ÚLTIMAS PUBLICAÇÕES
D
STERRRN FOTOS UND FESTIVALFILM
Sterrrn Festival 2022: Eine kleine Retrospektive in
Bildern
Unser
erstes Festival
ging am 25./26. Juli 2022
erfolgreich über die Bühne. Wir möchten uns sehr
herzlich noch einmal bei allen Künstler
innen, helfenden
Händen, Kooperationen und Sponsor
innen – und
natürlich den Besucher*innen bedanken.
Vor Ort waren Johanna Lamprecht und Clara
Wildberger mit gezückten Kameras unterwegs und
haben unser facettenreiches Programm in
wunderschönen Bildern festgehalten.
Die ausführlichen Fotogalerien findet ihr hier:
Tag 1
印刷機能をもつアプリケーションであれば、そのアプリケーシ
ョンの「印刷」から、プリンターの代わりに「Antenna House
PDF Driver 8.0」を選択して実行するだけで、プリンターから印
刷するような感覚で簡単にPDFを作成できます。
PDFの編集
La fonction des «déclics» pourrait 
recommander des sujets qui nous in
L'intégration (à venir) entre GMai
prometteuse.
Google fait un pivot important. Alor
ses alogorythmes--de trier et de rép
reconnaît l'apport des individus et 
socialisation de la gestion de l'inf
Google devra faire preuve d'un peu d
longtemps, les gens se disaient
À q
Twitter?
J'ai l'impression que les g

——

Work instructions
Beginning with the line containing "ging am 25./26. Juli 2022" and ending with the line containing "PDF Driver 8.0」を選択して実行するだけで、プリンターから印", extract those lines exactly from the listing above, and only those.

Task output
ging am 25./26. Juli 2022
erfolgreich über die Bühne. Wir möchten uns sehr
herzlich noch einmal bei allen Künstler
innen, helfenden
Händen, Kooperationen und Sponsor
innen – und
natürlich den Besucher*innen bedanken.
Vor Ort waren Johanna Lamprecht und Clara
Wildberger mit gezückten Kameras unterwegs und
haben unser facettenreiches Programm in
wunderschönen Bildern festgehalten.
Die ausführlichen Fotogalerien findet ihr hier:
Tag 1
印刷機能をもつアプリケーションであれば、そのアプリケーシ
ョンの「印刷」から、プリンターの代わりに「Antenna House
PDF Driver 8.0」を選択して実行するだけで、プリンターから印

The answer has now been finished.